Panama - Casco Viejo
Casco Viejo is the historic district of the city. It was built and settled in 1671 after the destruction of Panama Viejo. In 2003, it was designated as a UNESCO World Heritage site. The architecture of Casco Viejo is as diverse as its population; architecture style from the Caribbean, art deco, French, and colonial.
Panama - Cerro Ancón
A 200-metre-high hill, located near the historic district, offering some magnificent views on the city and the Panama Canal.
Panama - Panama Viejo
Panama Viejo is the name of the architectural ruins of the first Spanish city on the Pacific coast of the Americas. It was funded on August 15, 1519, and later destroyed by pirate Henry Morgan in 1671. Following its destruction, the city was rebuilt where Casco Viejo is now located.
The site has a lot of history, but there are few buildings from the ancient city. The views on the city centre are far more interesting than the ruins of Old Panama.
Panama Canal - Miraflores Locks
The Panama Canal, spanning 77 km, links the Pacific Ocean with the Atlantic Ocean. This passage, between the two Americas, allows ships to avoid a detour via Cape Horn (south of Argentine and Chile). A ship going from New York to San Francisco using the canal travel about 9,500 kilometres. The route around South America would be a 22,500-kilometre trip. A substantial saving of time and money.
The first attempt at building the canal dates from 1880, under the control of the French. Yellow fever, devastating floods of the Chagres River, and the financial problems of the company in charge of the project, lead to its failure. In 1901, the company was sold to the United States.
After several years of work, and the death of thousands of workers, the canal is finally completed on August 15, 1914. The USA is in charge of the Panama Canal, and a 5-kilometre band on each side of the canal was considered American territory.

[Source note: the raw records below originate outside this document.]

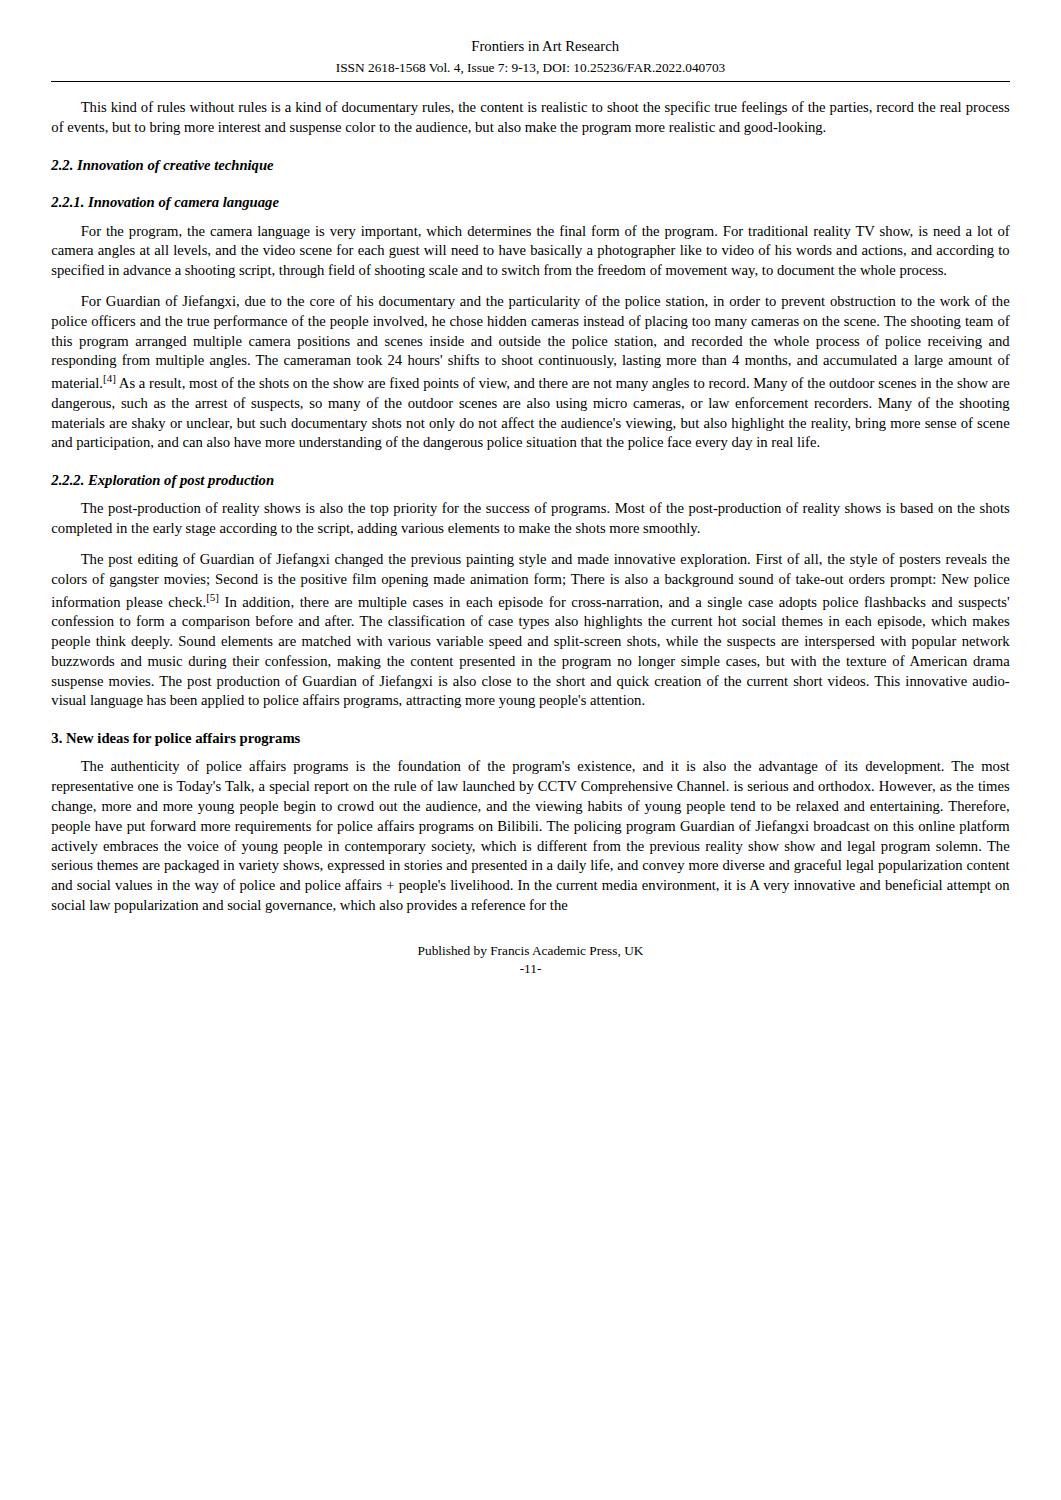Frontiers in Art Research
ISSN 2618-1568 Vol. 4, Issue 7: 9-13, DOI: 10.25236/FAR.2022.040703
This kind of rules without rules is a kind of documentary rules, the content is realistic to shoot the specific true feelings of the parties, record the real process of events, but to bring more interest and suspense color to the audience, but also make the program more realistic and good-looking.
2.2. Innovation of creative technique
2.2.1. Innovation of camera language
For the program, the camera language is very important, which determines the final form of the program. For traditional reality TV show, is need a lot of camera angles at all levels, and the video scene for each guest will need to have basically a photographer like to video of his words and actions, and according to specified in advance a shooting script, through field of shooting scale and to switch from the freedom of movement way, to document the whole process.
For Guardian of Jiefangxi, due to the core of his documentary and the particularity of the police station, in order to prevent obstruction to the work of the police officers and the true performance of the people involved, he chose hidden cameras instead of placing too many cameras on the scene. The shooting team of this program arranged multiple camera positions and scenes inside and outside the police station, and recorded the whole process of police receiving and responding from multiple angles. The cameraman took 24 hours' shifts to shoot continuously, lasting more than 4 months, and accumulated a large amount of material.[4] As a result, most of the shots on the show are fixed points of view, and there are not many angles to record. Many of the outdoor scenes in the show are dangerous, such as the arrest of suspects, so many of the outdoor scenes are also using micro cameras, or law enforcement recorders. Many of the shooting materials are shaky or unclear, but such documentary shots not only do not affect the audience's viewing, but also highlight the reality, bring more sense of scene and participation, and can also have more understanding of the dangerous police situation that the police face every day in real life.
2.2.2. Exploration of post production
The post-production of reality shows is also the top priority for the success of programs. Most of the post-production of reality shows is based on the shots completed in the early stage according to the script, adding various elements to make the shots more smoothly.
The post editing of Guardian of Jiefangxi changed the previous painting style and made innovative exploration. First of all, the style of posters reveals the colors of gangster movies; Second is the positive film opening made animation form; There is also a background sound of take-out orders prompt: New police information please check.[5] In addition, there are multiple cases in each episode for cross-narration, and a single case adopts police flashbacks and suspects' confession to form a comparison before and after. The classification of case types also highlights the current hot social themes in each episode, which makes people think deeply. Sound elements are matched with various variable speed and split-screen shots, while the suspects are interspersed with popular network buzzwords and music during their confession, making the content presented in the program no longer simple cases, but with the texture of American drama suspense movies. The post production of Guardian of Jiefangxi is also close to the short and quick creation of the current short videos. This innovative audio-visual language has been applied to police affairs programs, attracting more young people's attention.
3. New ideas for police affairs programs
The authenticity of police affairs programs is the foundation of the program's existence, and it is also the advantage of its development. The most representative one is Today's Talk, a special report on the rule of law launched by CCTV Comprehensive Channel. is serious and orthodox. However, as the times change, more and more young people begin to crowd out the audience, and the viewing habits of young people tend to be relaxed and entertaining. Therefore, people have put forward more requirements for police affairs programs on Bilibili. The policing program Guardian of Jiefangxi broadcast on this online platform actively embraces the voice of young people in contemporary society, which is different from the previous reality show show and legal program solemn. The serious themes are packaged in variety shows, expressed in stories and presented in a daily life, and convey more diverse and graceful legal popularization content and social values in the way of police and police affairs + people's livelihood. In the current media environment, it is A very innovative and beneficial attempt on social law popularization and social governance, which also provides a reference for the
Published by Francis Academic Press, UK
-11-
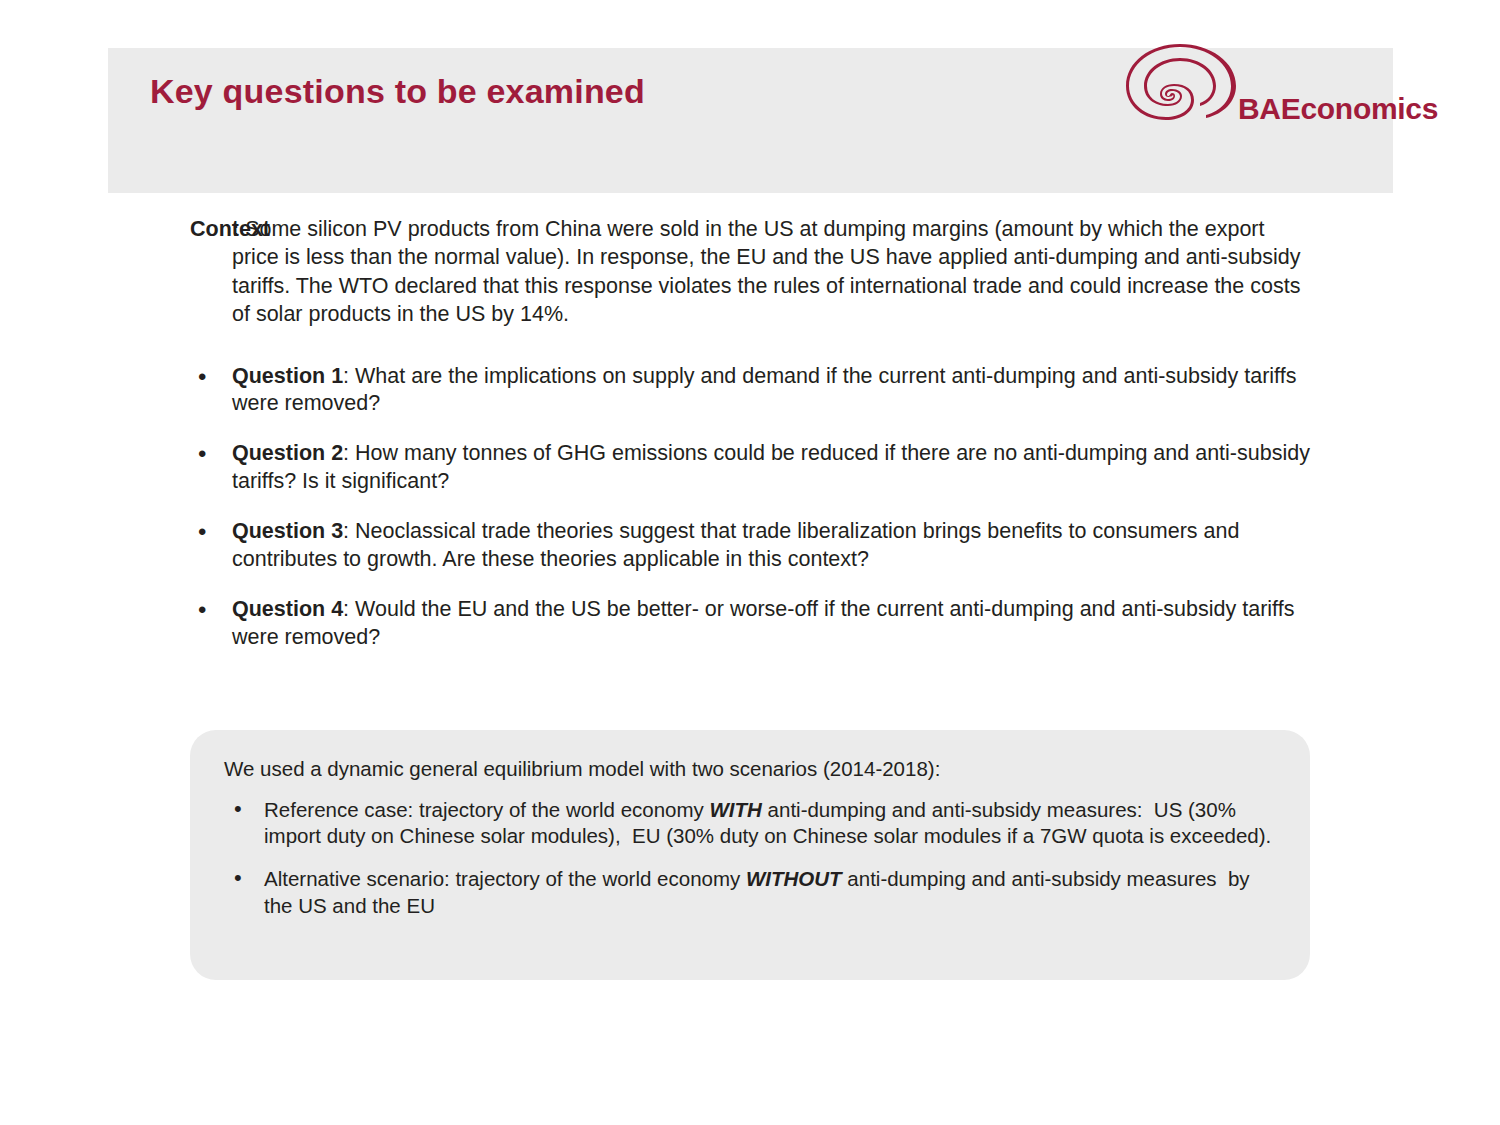Key questions to be examined
BAEconomics
Context: Some silicon PV products from China were sold in the US at dumping margins (amount by which the export price is less than the normal value). In response, the EU and the US have applied anti-dumping and anti-subsidy tariffs. The WTO declared that this response violates the rules of international trade and could increase the costs of solar products in the US by 14%.
Question 1: What are the implications on supply and demand if the current anti-dumping and anti-subsidy tariffs were removed?
Question 2: How many tonnes of GHG emissions could be reduced if there are no anti-dumping and anti-subsidy tariffs? Is it significant?
Question 3: Neoclassical trade theories suggest that trade liberalization brings benefits to consumers and contributes to growth. Are these theories applicable in this context?
Question 4: Would the EU and the US be better- or worse-off if the current anti-dumping and anti-subsidy tariffs were removed?
We used a dynamic general equilibrium model with two scenarios (2014-2018):
Reference case: trajectory of the world economy WITH anti-dumping and anti-subsidy measures: US (30% import duty on Chinese solar modules), EU (30% duty on Chinese solar modules if a 7GW quota is exceeded).
Alternative scenario: trajectory of the world economy WITHOUT anti-dumping and anti-subsidy measures by the US and the EU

In 1999, the Panama Canal is taken over by Panama. In 2016, after 9 years of works, Panama inaugurate new locks allowing the passage of ships up to twice as wider than before. In numbers, this means that the old locks could handle container ships with a capacity of 4,000 containers, and the new locks can handle ships of up to 18,000 containers. The old locks are still in use.
Panama Canal - Agua Clara Locks
The Panama Canal consists in two artificial lakes, some artificial canals, and three sets of locks. These locks are needed since the centre of the canal go through some mountains. The ships must be elevated to reach the central zone, then lowered back to the level of the ocean.
The tax to cross the Panama Canal is a function of the ship's volume. The highest amount was paid, June 26, 2016, by the container ship that inaugurated the new locks; $358 000. The smallest amount was 36 cents, paid by adventurer Richard Halliburton who crossed the canal swimming. The route around Cape Horn would cost around ten times more than the passage through the canal.
In 2006, the canal saw the transit of the millionth ship since its inauguration in 1914.